# Ideal RPG settings



## Ian SCD Officer (Nov 1, 2006)

I was just wondering what people's ideal settings for RPG's are. Which settings do you prefer in an RPG? Would you prefer a fantasy setting (like in Final Fantasy and the first half of Star Ocean 3 on Elicoor II) or do you prefer a futuristic sci-fi settings (second half of Star Ocean 3). Personally, I think the best setting woulkd have to be a mixture of the past and the future, like Star Ocean 3 (I like that game). 

I prefer it when an RPG combines the mythical, past fantasy elements, (magic, strange creature, etc.) with futuristic settings containing cutting edge technology, machinery etc.

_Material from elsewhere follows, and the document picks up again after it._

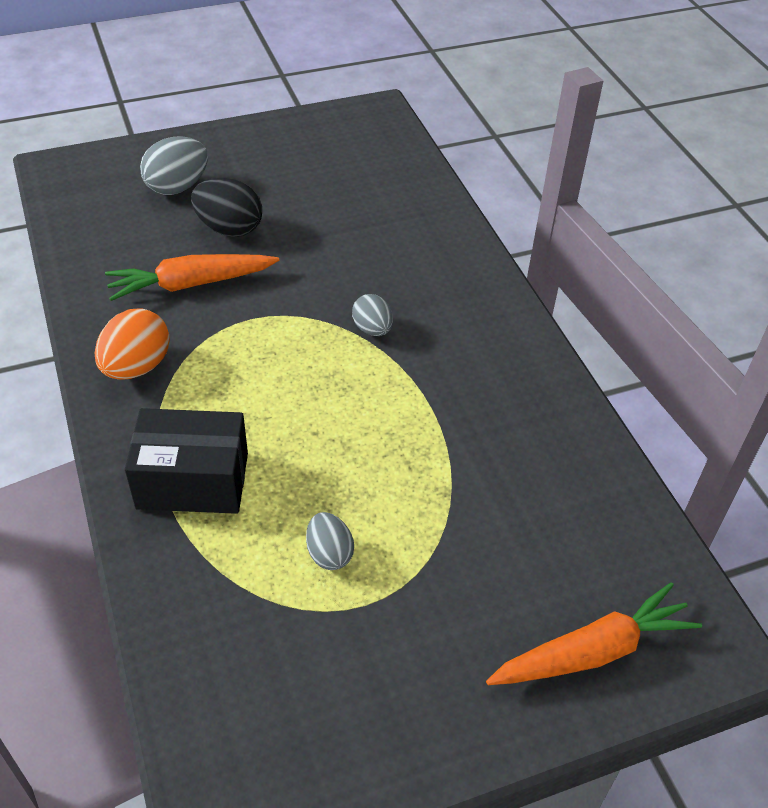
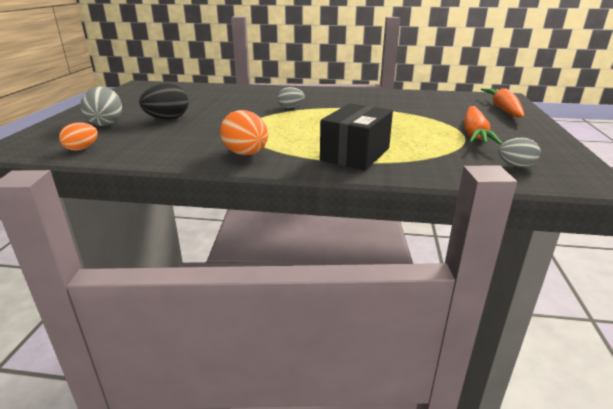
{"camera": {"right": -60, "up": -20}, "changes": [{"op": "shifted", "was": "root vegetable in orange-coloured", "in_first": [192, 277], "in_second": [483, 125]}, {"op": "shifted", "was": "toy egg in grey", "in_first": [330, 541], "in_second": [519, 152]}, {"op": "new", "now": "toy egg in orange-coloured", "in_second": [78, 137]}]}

I think FFX did an excellent job of this, when many characters in the game belonged to traditional mystical/religious societies (most of Spira live like this) with the Al Bhed (an oppressed minority group) with their machina, technology, space ships, and their rationality; as well as the Yevon leaders, the bad guys who occupy the traditional, religious world most of the time but also use machina to fulfil their own evil purposes.

However, I think an RPG which is set in a Victorian 19th century world would work best. A society which is undergoing industrialisation and where there is conflict between the old and the new; between conservatives and progressives. I also like RPG's with vast scenery but I'd prefer not to occupy the rural setting all the time. I think a mixture of the rural/urban setting works best.

Sorry if that doesn't make sense, I have trouble putting all this down into words. The question is simply, 'which RPG settings do you think work best'? 

I also like RPG's which have parallels with the real world too. Again, FFX is good at this, with the Al Bhed as a discriminated minority oppresed by the religious fundamentalists of Yevon.


----------



## Joel007 (Nov 1, 2006)

In an imaginary world technology is what you choose it to be. I like the Forgotten Realms. especially in Neverwinter nights


----------



## Talysia (Nov 1, 2006)

I'm of two minds on this one, but it's good to find another Star Ocean fan! I like the way it goes from a fantasy to sci-fi setting, and I could wish that others were so original.
I like the sort of futuristic or techno-mystical settings of certain Final Fantasy games or Star Ocean, but I also like the 'unspecified time in history' settings (ie, when it's obviously a medieval setting but they don't specify which), such as Suikoden or Ys. My current favourite setting has to be that of Wild Arms. It's an RPG set in a wild west kind of world, with nods to some forgotten technologies.


----------



## Azathoth (Nov 1, 2006)

I like weird and dark settings.  Planescape is an incredible setting, Ravenloft is as well, anything with the Cthulhu mythos is cool, World of Darkness is awesome, and the Warhammer 40k universe is pretty interesting.  I enjoy RPGs which give magic and psionics a volatile or mysterious feel; I tend not to enjoy RPGs where the wizard is just an artillary piece.  I also tend not to enjoy RPGs which are anachronistic (Warhammer 40k is my personal exception).   





> However, I think an RPG which is set in a Victorian 19th century world would work best. A society which is undergoing industrialisation and where there is conflict between the old and the new; between conservatives and progressives. I also like RPG's with vast scenery but I'd prefer not to occupy the rural setting all the time. I think a mixture of the rural/urban setting works best.


  "Arcanum" is a computer game which fits this description perfectly.


----------



## Saltheart (Nov 1, 2006)

It should be a combination of both, like in Chrono Trigger.


----------



## Jason_Taverner (Nov 1, 2006)

the D&D my fav I love planescape and forgotten realms


----------



## Aes (Nov 2, 2006)

My top pick:

 - A fantasy setting with a good mix of "fantasy technology."  Such a setting, with an included element of time travel, is a sure winner with me.  

My runner-ups would have to be:

 - A purely fantasy setting with wizards, kings, knights, faeries, unicorns, dragons, and all that crap.

 - A gothic fantasy setting, full of necromancy, deathless creatures, spirits, etc.


----------